Actually, if he was right and God didn't exist, he had no particularly good reason to live. A long time ago he had worn away whatever happiness he once had; and he hadn't discovered yet who to get more of it from, nor was anywhere close to that discovery, it seemed. He had spent a sizable part of his life in prison (where, to give you a fuller picture, his newest prostitute girl-friend - whose room I now occupied - had ended up a short while ago after having beaten up an elderly man; she, to give you an even fuller picture, acted under a misapprehension that the chap had enough cash on him to buy her a line or two of coke, or some other over-hyped God-substitute). As to his family situation, he hadn't seen his millionaire parents for a decade or so; he couldn't care less, or so he said, what was happening with his successful sister; nor could he remember whether he had ever been loved by any of them, or they by him.
'I see no point', he'd say, 'I've lost all interest. Nothing thrills me any more. Not even women. I look at them, see they are sexy, but it doesn't do anything for me'. At that point I tended to offer my brilliant religious pitch, after which he'd say: 'I just wish I could fall to sleep and never wake up, just go, just disappear.'
He was extremely quick-witted and excelled in satanic jokes; his public school education helped him deliver them in highest-quality English.
If it hadn't been for and the fact that he preempted me, and for his diagnosed depression, I would have felt tempted to tell him that if we are to believe in nothing and have nothing to believe in, it made perfect sense to go ahead with his nihilistic plan.
Yesterday, while I was away saving someone else's life, he tried to call me. I didn't answer the phone - I feared another useless chat during which he'd invariably have started slagging off God. This kind of thing seemed to cheer him up a bit, but I was in no mood for that. I texted him a poor excuse, he texted me a poor joke, and we left it at that. A few hours later, when I was on the train back to the Welsh metropolis, he raised the bar - the message went: 'I had a visitation from DEVIL and he told me to KILL YOU'. I wrote back 'Tell him to f*** off and go to hell!' Then I resumed reading Omer Englebert's biography of St. Francis of Assisi.
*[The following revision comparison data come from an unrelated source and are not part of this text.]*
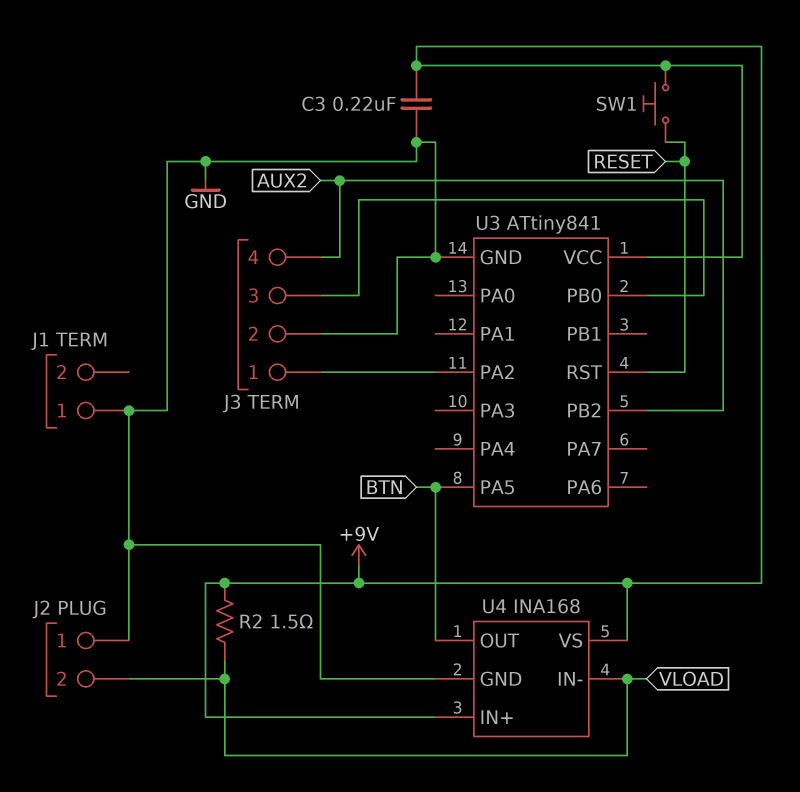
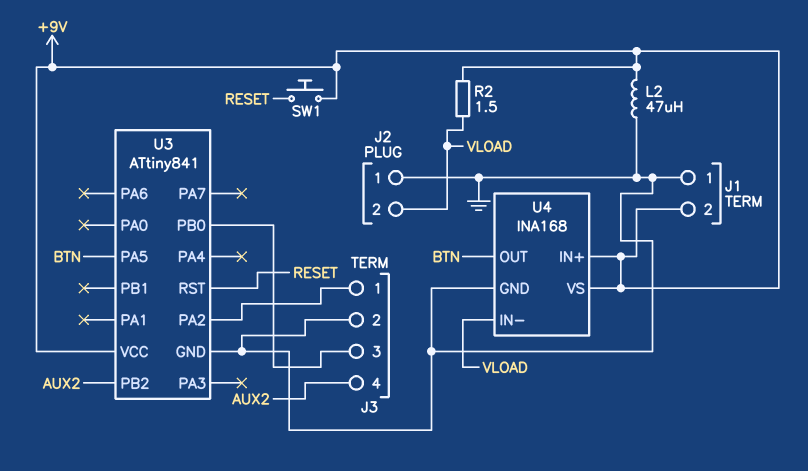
C3: 220nF (+9V, GND) -> none
J1 pin 2: none -> +9V
L2: none -> 47uH (+9V, GND)

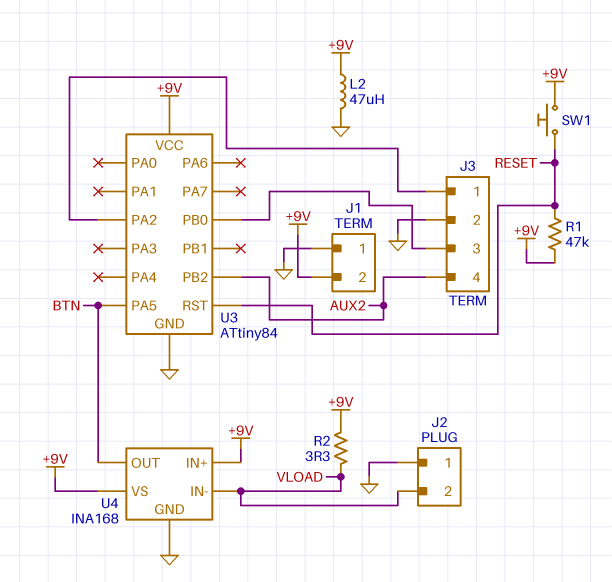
R1: none -> 47k (+9V, RESET)
R2: 1.5 (+9V, VLOAD) -> 3.3 (+9V, VLOAD)
U3: ATtiny841 -> ATtiny84

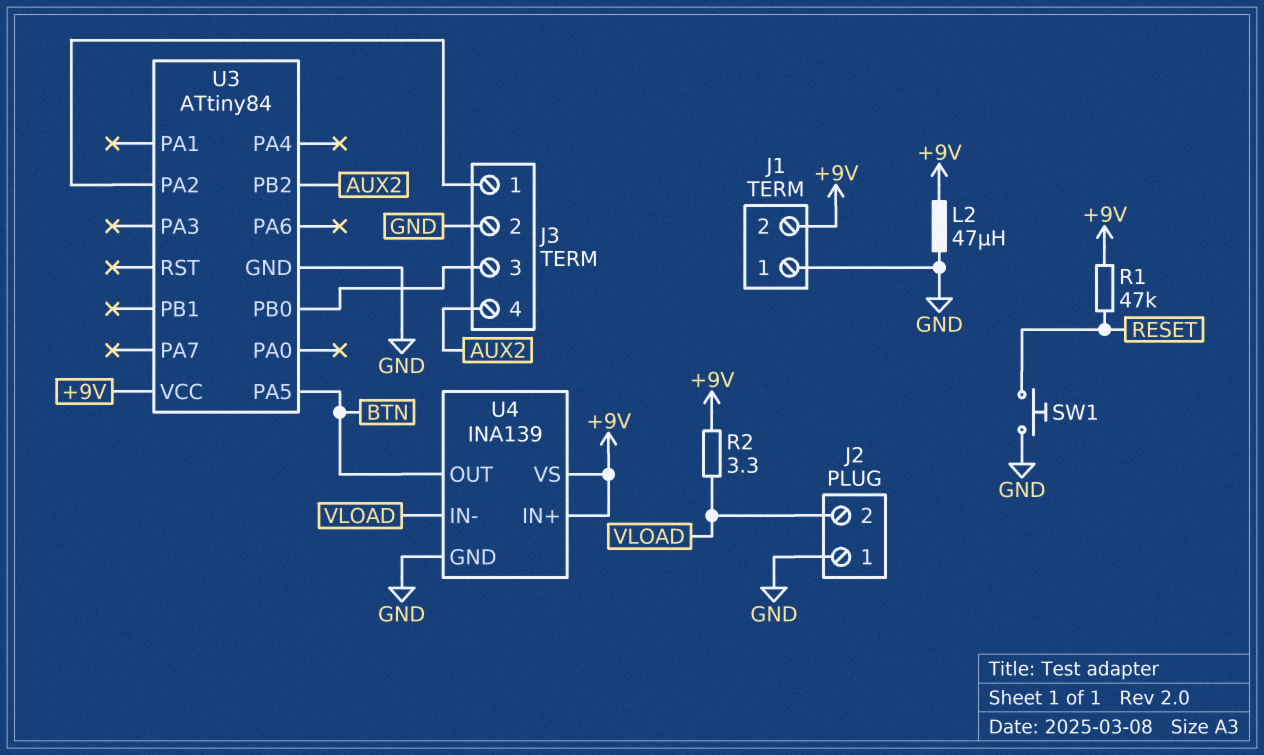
SW1: button (+9V, RESET) -> button (GND, RESET)
U3 pin RST: RESET -> none
U4: INA168 -> INA139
When I got back home, quite late, he wasn't there. After an hour he still wasn't there; I imagined his head being smashed by a speeding train, the way he had planned and vividly described to me once. I said a short prayer and called the police. Another hour passed, I said another prayer. 'Will the police and his family bother me much?' I wondered. I called 112 again: no one had died on the local rail tracks recently. I went to bed.
I woke at about 3 am. and checked his bedroom - he was not there. I called the emergency number once more: somehow I didn't feel that the no-news they had for me was good news. Then I felt a highly embarrassing wave of some kind of calm; I realised it was a post-death calm. Ashamed, I dropped to my knees and began a decade of the Rosary (the Resurrection).
When I finished, a thought crossed my mind: Should I keep the radio?